» **Instructions to follow**: Once the pictures are set aside, reproduce all of the records exactly.

» **Study material**:
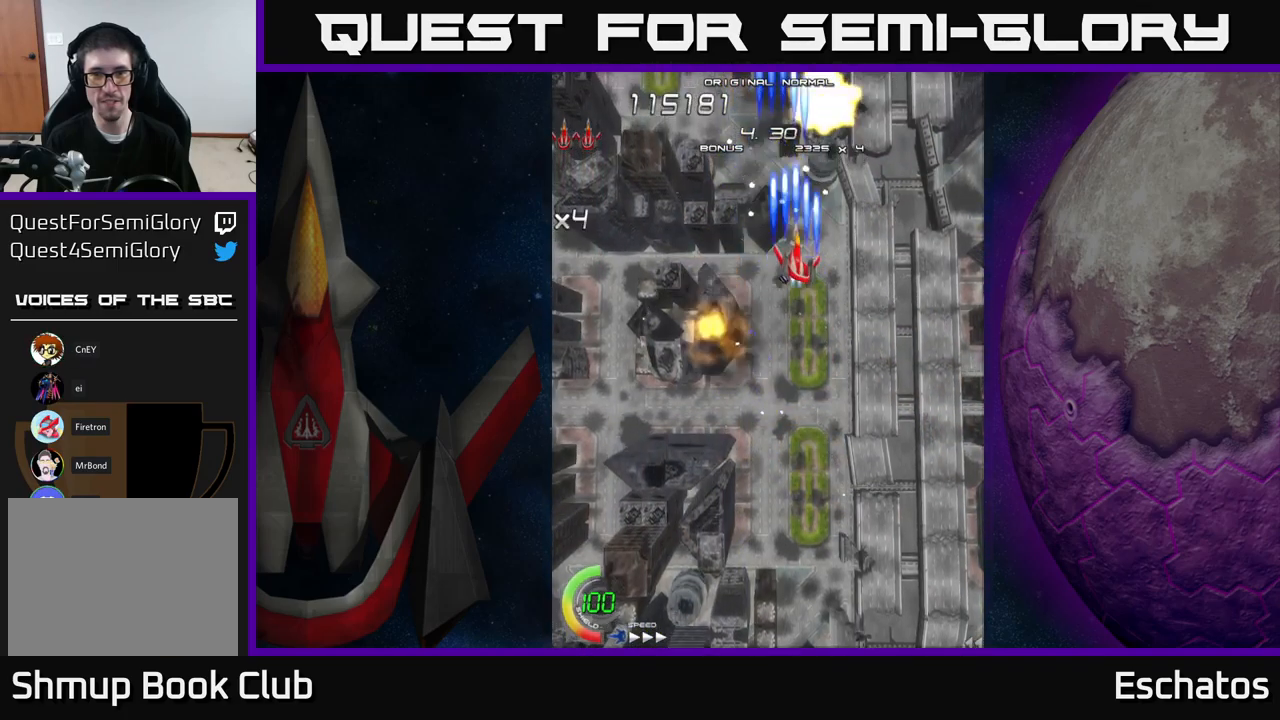
{"buttons": ["X"], "right_stick": "center", "events": [[133, "DPAD_UP", "up"]]}
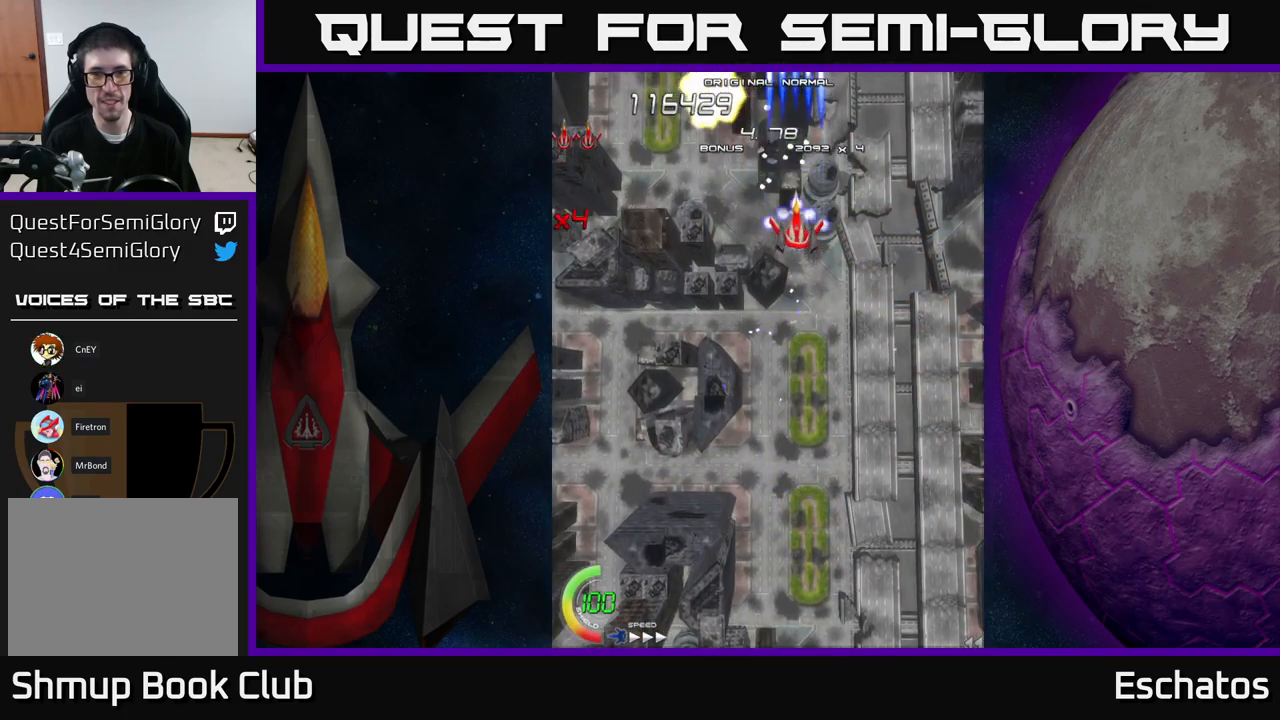
{"buttons": ["X"], "right_stick": "center", "events": []}
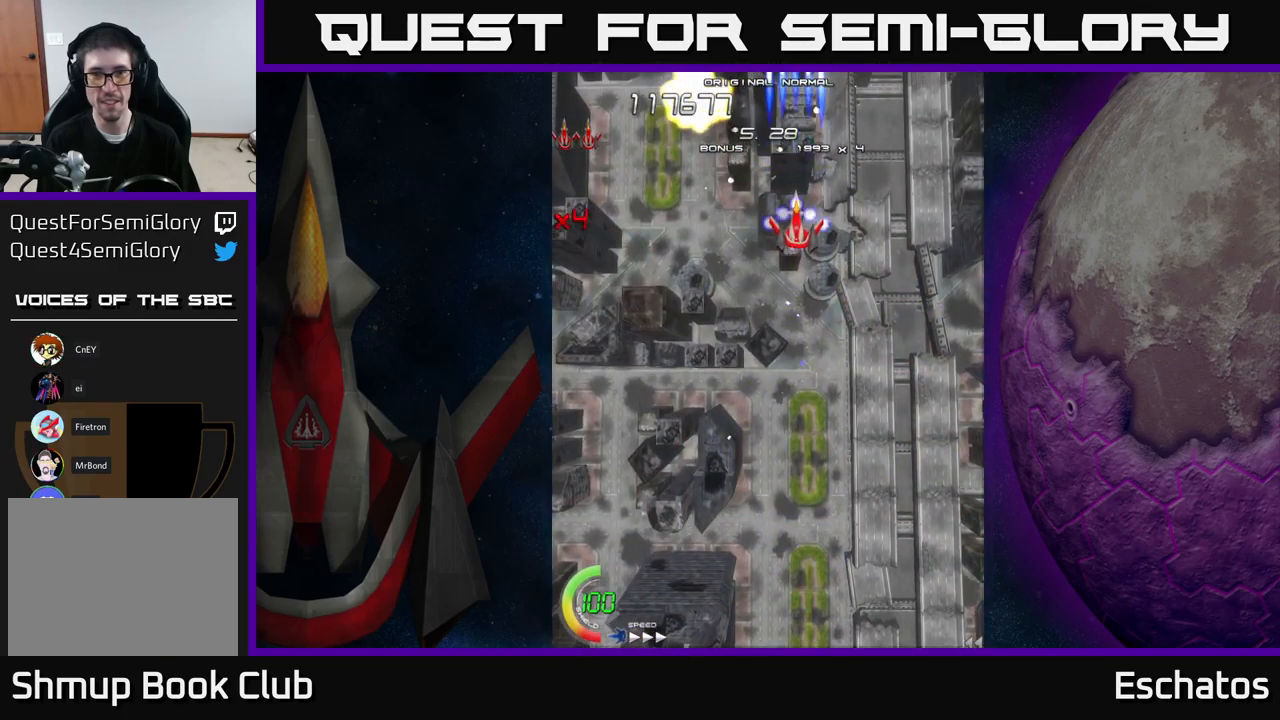
{"buttons": ["X"], "right_stick": "center", "events": []}
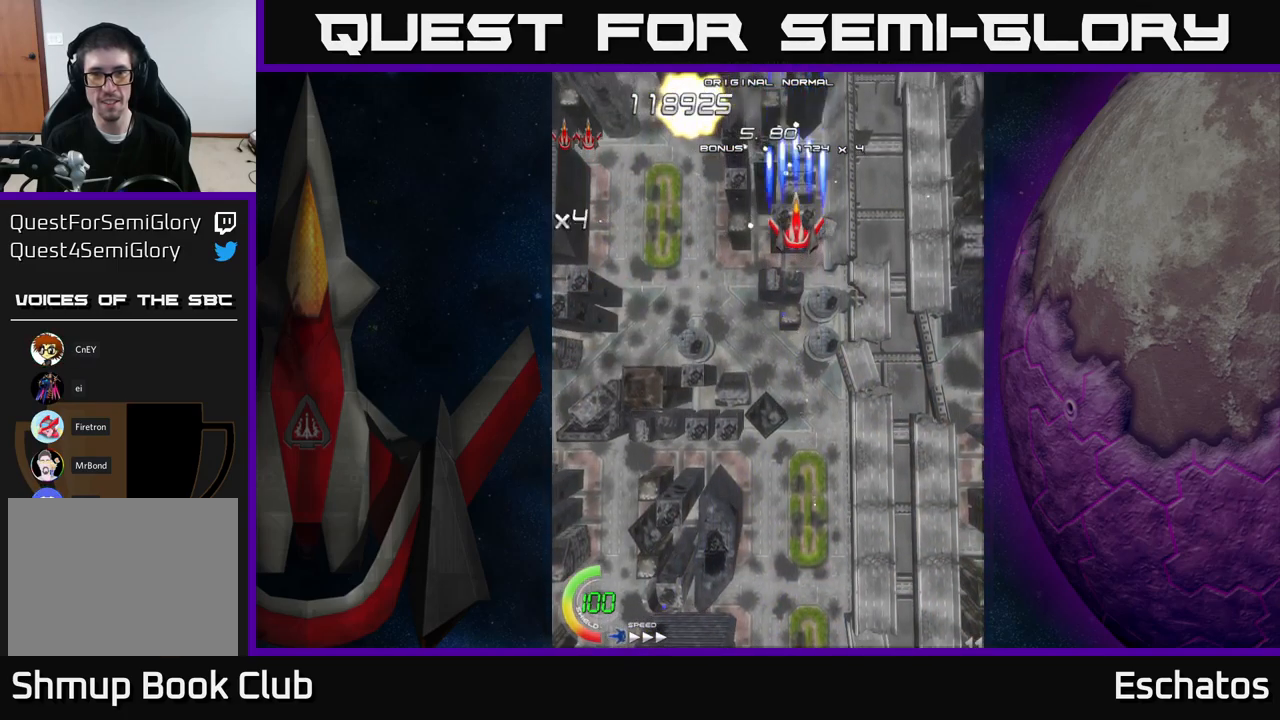
{"buttons": ["X"], "right_stick": "center", "events": [[350, "DPAD_DOWN", "down"], [483, "DPAD_DOWN", "up"]]}
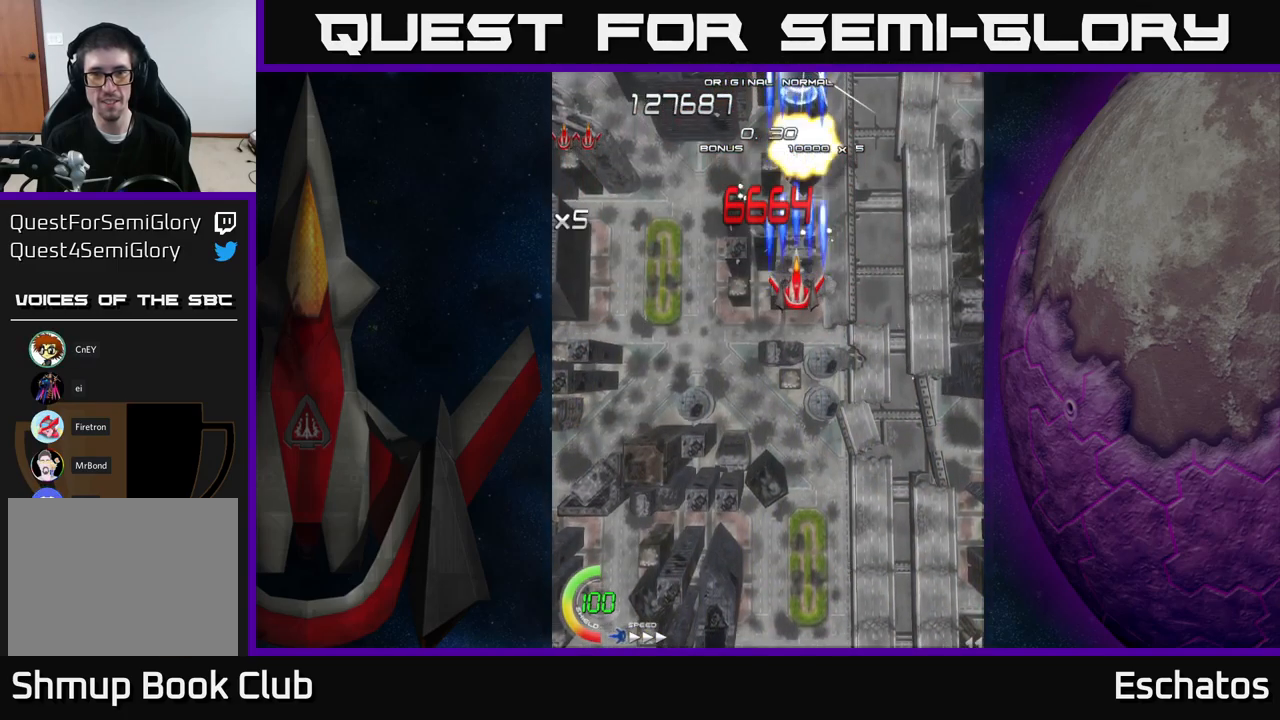
{"buttons": ["X"], "right_stick": "center", "events": []}
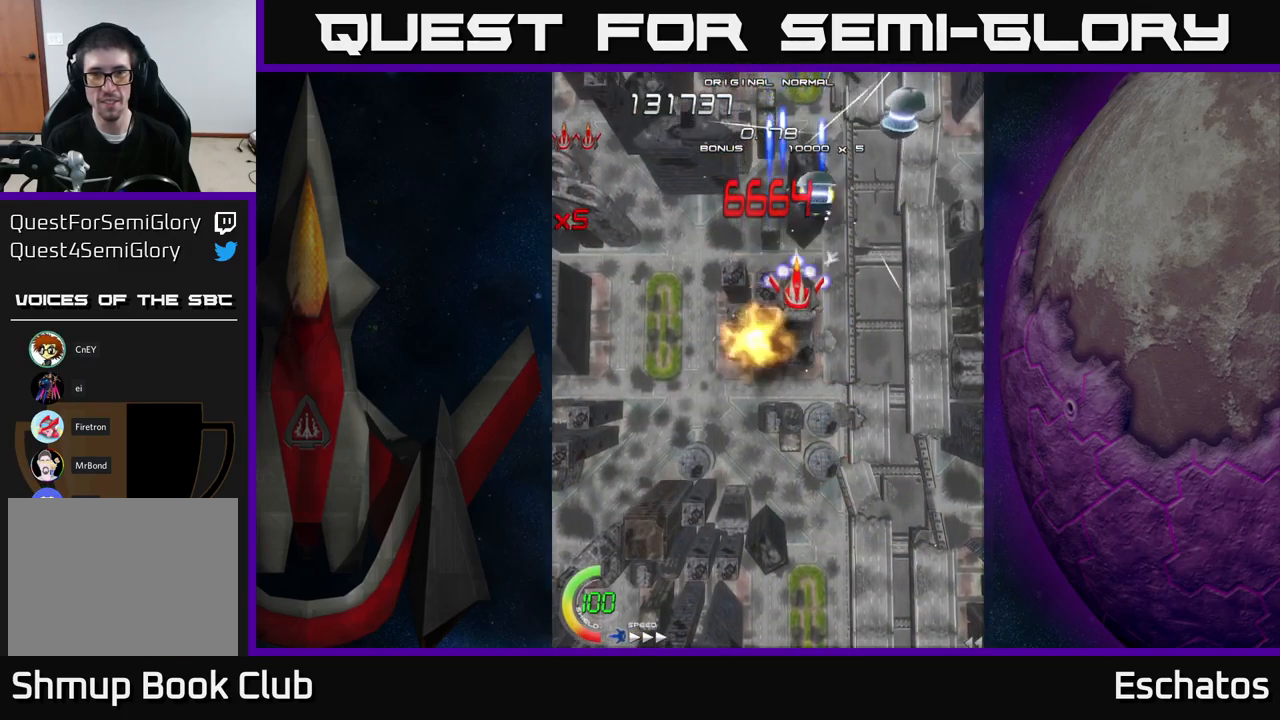
{"buttons": ["X", "DPAD_LEFT"], "right_stick": "center", "events": [[66, "DPAD_DOWN", "down"], [133, "DPAD_RIGHT", "down"], [150, "DPAD_DOWN", "up"], [316, "DPAD_DOWN", "down"], [350, "DPAD_RIGHT", "up"], [400, "DPAD_LEFT", "down"], [500, "DPAD_DOWN", "up"]]}
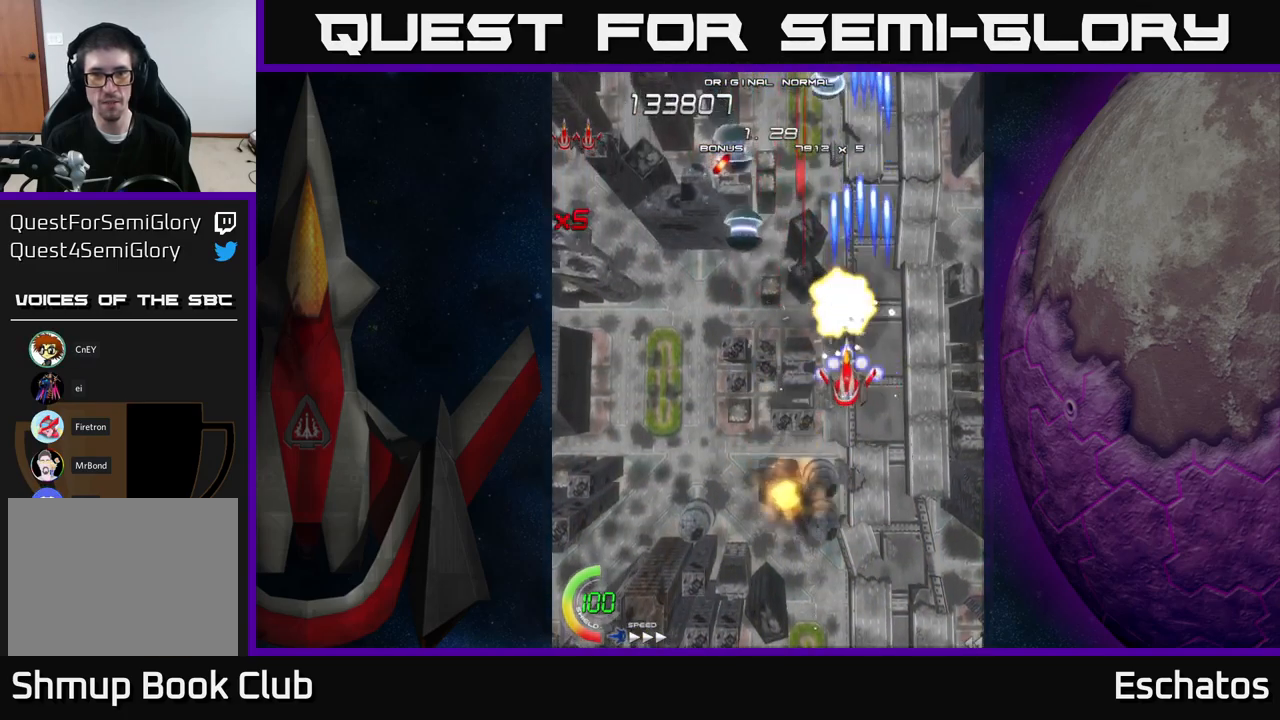
{"buttons": ["X", "DPAD_DOWN", "DPAD_LEFT"], "right_stick": "center", "events": [[216, "DPAD_DOWN", "down"], [216, "DPAD_LEFT", "up"], [266, "DPAD_RIGHT", "down"], [433, "DPAD_RIGHT", "up"], [483, "DPAD_LEFT", "down"]]}
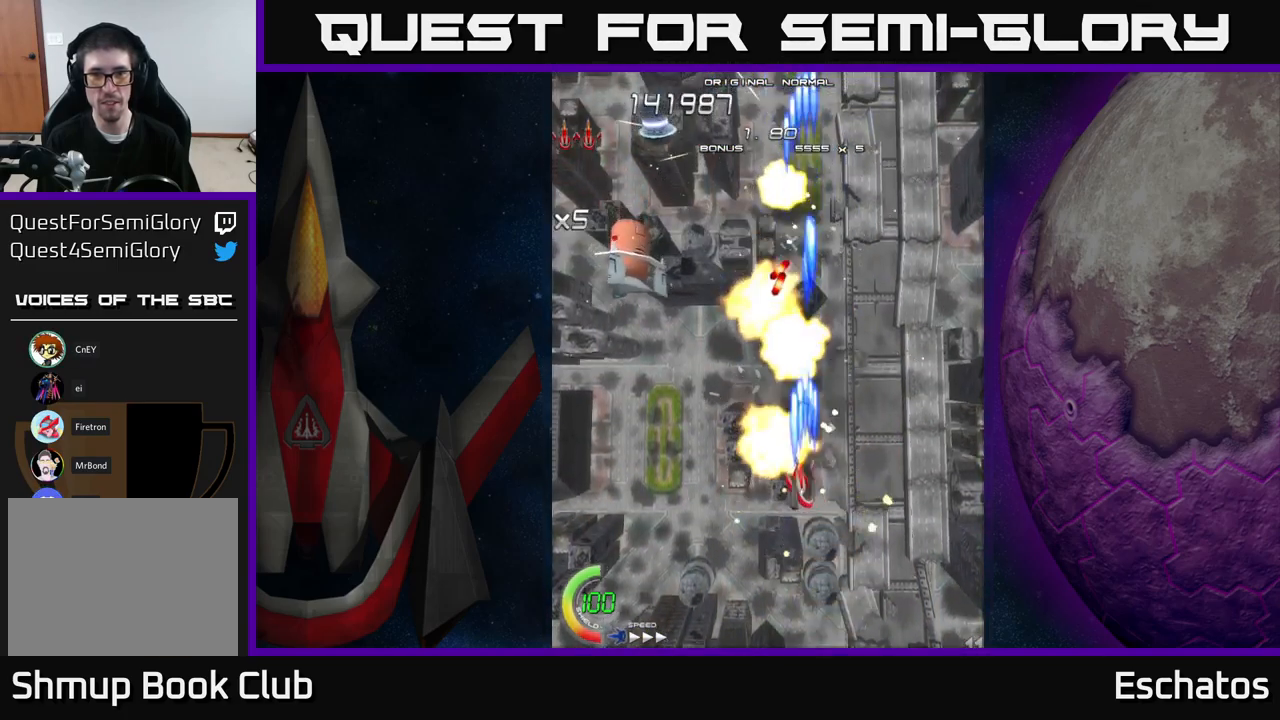
{"buttons": ["X", "DPAD_UP", "DPAD_LEFT"], "right_stick": "center", "events": [[16, "DPAD_DOWN", "up"], [233, "DPAD_LEFT", "up"], [350, "DPAD_LEFT", "down"], [367, "DPAD_UP", "down"]]}
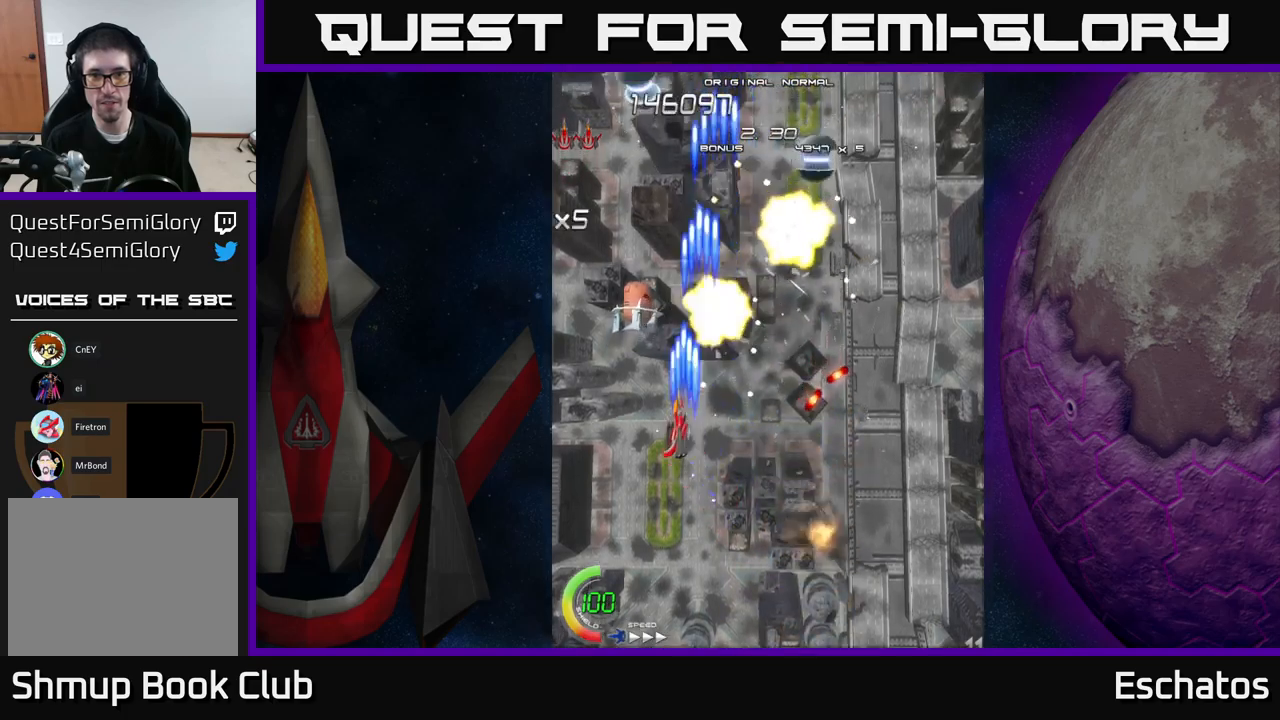
{"buttons": ["A", "DPAD_RIGHT"], "right_stick": "center", "events": [[50, "DPAD_LEFT", "up"], [100, "DPAD_RIGHT", "down"], [100, "DPAD_UP", "up"], [267, "A", "down"], [283, "X", "up"], [300, "DPAD_UP", "down"], [450, "DPAD_UP", "up"]]}
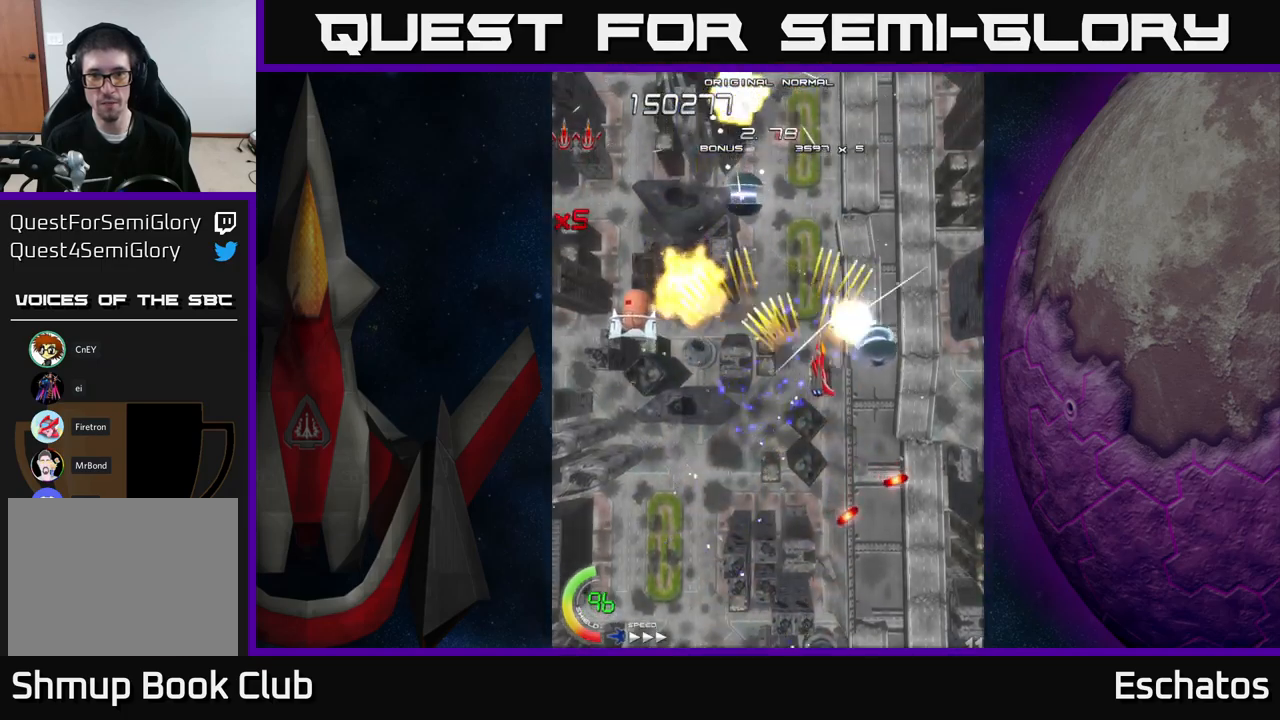
{"buttons": ["A", "DPAD_UP", "DPAD_LEFT"], "right_stick": "center", "events": [[17, "DPAD_DOWN", "down"], [33, "DPAD_RIGHT", "up"], [67, "DPAD_LEFT", "down"], [267, "DPAD_LEFT", "up"], [450, "DPAD_DOWN", "up"], [467, "DPAD_LEFT", "down"], [483, "DPAD_UP", "down"]]}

» **Response to the task**:
{"buttons": ["X"], "right_stick": "center", "events": [[133, "DPAD_UP", "up"]]}
{"buttons": ["X"], "right_stick": "center", "events": []}
{"buttons": ["X"], "right_stick": "center", "events": []}
{"buttons": ["X"], "right_stick": "center", "events": [[350, "DPAD_DOWN", "down"], [483, "DPAD_DOWN", "up"]]}
{"buttons": ["X"], "right_stick": "center", "events": []}
{"buttons": ["X", "DPAD_LEFT"], "right_stick": "center", "events": [[66, "DPAD_DOWN", "down"], [133, "DPAD_RIGHT", "down"], [150, "DPAD_DOWN", "up"], [316, "DPAD_DOWN", "down"], [350, "DPAD_RIGHT", "up"], [400, "DPAD_LEFT", "down"], [500, "DPAD_DOWN", "up"]]}
{"buttons": ["X", "DPAD_DOWN", "DPAD_LEFT"], "right_stick": "center", "events": [[216, "DPAD_DOWN", "down"], [216, "DPAD_LEFT", "up"], [266, "DPAD_RIGHT", "down"], [433, "DPAD_RIGHT", "up"], [483, "DPAD_LEFT", "down"]]}
{"buttons": ["X", "DPAD_UP", "DPAD_LEFT"], "right_stick": "center", "events": [[16, "DPAD_DOWN", "up"], [233, "DPAD_LEFT", "up"], [350, "DPAD_LEFT", "down"], [367, "DPAD_UP", "down"]]}
{"buttons": ["A", "DPAD_RIGHT"], "right_stick": "center", "events": [[50, "DPAD_LEFT", "up"], [100, "DPAD_RIGHT", "down"], [100, "DPAD_UP", "up"], [267, "A", "down"], [283, "X", "up"], [300, "DPAD_UP", "down"], [450, "DPAD_UP", "up"]]}
{"buttons": ["A", "DPAD_UP", "DPAD_LEFT"], "right_stick": "center", "events": [[17, "DPAD_DOWN", "down"], [33, "DPAD_RIGHT", "up"], [67, "DPAD_LEFT", "down"], [267, "DPAD_LEFT", "up"], [450, "DPAD_DOWN", "up"], [467, "DPAD_LEFT", "down"], [483, "DPAD_UP", "down"]]}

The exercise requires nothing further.